Activities:
(a) Copy the passage of the George Mitchell biography between "Born in Coral" and "Illinois Press, 1973)", inclusive.
(b) Using the George Mitchell biography, explain in one to three sentences how his blues recordings first reached the public and how they later became available on CD.
(c) Say whether each statement agrees with the George Mitchell biography. Answer yes or no, and quote the deciding words. (i) Mitchell was raised in Coral Gables, Florida. (ii) Mitchell plays the blues on an oil-can bass. (iii) Blow My Blues Away was published by the University of Illinois Press.

Text under study:
**********
= George Mitchell (music historian) =

American historian

George Mitchell (born January 9, 1944) is an American record producer and music historian.

Born in Coral Gables, Florida, United States, and raised in Atlanta, Georgia, from the 1960s until the 1980s, he recorded blues musicians such as Jessie Mae Hemphill, Fred McDowell, Johnny Woods, George Henry Bussey and Jim Bunkley, Charlie Burse and Will Shade, Gus Cannon, Mississippi Joe Callicott, John Lee Ziegler, Jimmy Lee Williams, Furry Lewis, Houston Stackhouse, R. L. Burnside and Sleepy John Estes, later to be issued on Arhoolie Records (late 1960s), Revival Records (1971) and Rounder Records (from c. 1975) as 33 rpm albums, and then on Arhoolie (2000) and Fat Possum Records (2003 ff.) as CDs. George Mitchell also plays the blues himself on an oil-can bass.

He is the author of the following books.
- Blow My Blues Away (Baton Rouge: Louisiana State University Press, 1971)
- I'm Somebody Important: Young Black Voices from Rural Georgia (Urbana: University of Illinois Press, 1973)
**********
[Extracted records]
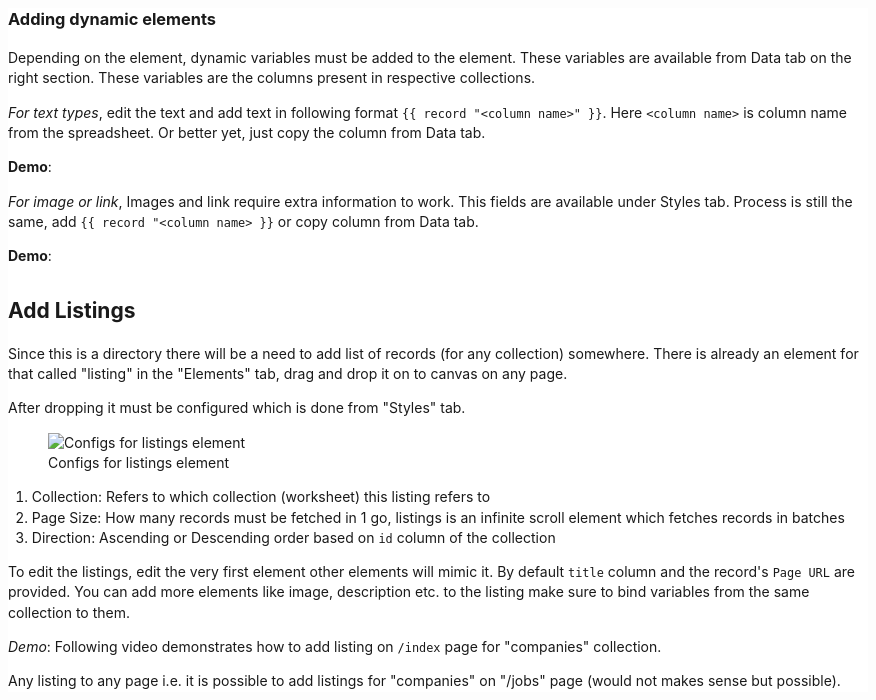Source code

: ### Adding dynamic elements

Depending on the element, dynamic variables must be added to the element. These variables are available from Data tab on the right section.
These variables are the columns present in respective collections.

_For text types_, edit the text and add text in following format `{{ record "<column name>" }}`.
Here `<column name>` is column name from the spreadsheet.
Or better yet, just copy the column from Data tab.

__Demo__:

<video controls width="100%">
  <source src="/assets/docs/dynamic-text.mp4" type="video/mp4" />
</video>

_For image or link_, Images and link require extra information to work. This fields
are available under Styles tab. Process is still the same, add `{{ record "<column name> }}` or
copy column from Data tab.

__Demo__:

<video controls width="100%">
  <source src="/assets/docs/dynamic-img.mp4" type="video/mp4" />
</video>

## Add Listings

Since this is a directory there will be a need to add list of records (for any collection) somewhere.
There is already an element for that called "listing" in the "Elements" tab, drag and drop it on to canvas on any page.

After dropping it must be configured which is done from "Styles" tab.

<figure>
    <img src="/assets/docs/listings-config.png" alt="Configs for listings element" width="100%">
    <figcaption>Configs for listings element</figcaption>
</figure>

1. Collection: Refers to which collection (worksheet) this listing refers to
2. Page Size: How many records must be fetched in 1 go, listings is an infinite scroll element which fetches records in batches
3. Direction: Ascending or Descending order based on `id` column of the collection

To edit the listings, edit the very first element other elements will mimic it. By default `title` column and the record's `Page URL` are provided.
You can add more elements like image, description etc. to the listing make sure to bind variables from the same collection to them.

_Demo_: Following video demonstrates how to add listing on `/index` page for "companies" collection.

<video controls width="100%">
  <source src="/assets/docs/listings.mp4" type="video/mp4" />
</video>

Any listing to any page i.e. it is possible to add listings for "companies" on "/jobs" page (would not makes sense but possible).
**********
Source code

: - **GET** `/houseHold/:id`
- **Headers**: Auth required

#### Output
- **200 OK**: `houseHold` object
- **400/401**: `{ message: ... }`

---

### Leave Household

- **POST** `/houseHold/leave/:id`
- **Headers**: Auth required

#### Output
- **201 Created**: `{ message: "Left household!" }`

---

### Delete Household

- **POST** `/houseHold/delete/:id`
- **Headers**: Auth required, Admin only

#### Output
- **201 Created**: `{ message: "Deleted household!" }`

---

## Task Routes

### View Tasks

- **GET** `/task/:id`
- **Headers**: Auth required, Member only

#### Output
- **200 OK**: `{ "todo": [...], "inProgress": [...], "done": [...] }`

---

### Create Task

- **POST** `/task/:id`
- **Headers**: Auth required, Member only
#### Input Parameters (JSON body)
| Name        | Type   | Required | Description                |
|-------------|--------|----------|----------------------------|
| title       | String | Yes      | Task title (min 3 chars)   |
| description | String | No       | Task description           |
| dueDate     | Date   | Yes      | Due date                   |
**********
Written answers:
(a)
Born in Coral Gables, Florida, United States, and raised in Atlanta, Georgia, from the 1960s until the 1980s, he recorded blues musicians such as Jessie Mae Hemphill, Fred McDowell, Johnny Woods, George Henry Bussey and Jim Bunkley, Charlie Burse and Will Shade, Gus Cannon, Mississippi Joe Callicott, John Lee Ziegler, Jimmy Lee Williams, Furry Lewis, Houston Stackhouse, R. L. Burnside and Sleepy John Estes, later to be issued on Arhoolie Records (late 1960s), Revival Records (1971) and Rounder Records (from c. 1975) as 33 rpm albums, and then on Arhoolie (2000) and Fat Possum Records (2003 ff.) as CDs. George Mitchell also plays the blues himself on an oil-can bass.

He is the author of the following books.
- Blow My Blues Away (Baton Rouge: Louisiana State University Press, 1971)
- I'm Somebody Important: Young Black Voices from Rural Georgia (Urbana: University of Illinois Press, 1973)

(b) Recordings that Mitchell made from the 1960s until the 1980s were first issued as 33 rpm albums on Arhoolie Records in the late 1960s, Revival Records in 1971 and Rounder Records from about 1975. They later came out as CDs on Arhoolie in 2000 and on Fat Possum Records from 2003 onward.

(c)
(i) No: "Born in Coral Gables, Florida, United States, and raised in Atlanta, Georgia"
(ii) Yes: "George Mitchell also plays the blues himself on an oil-can bass."
(iii) No: "Blow My Blues Away (Baton Rouge: Louisiana State University Press, 1971)"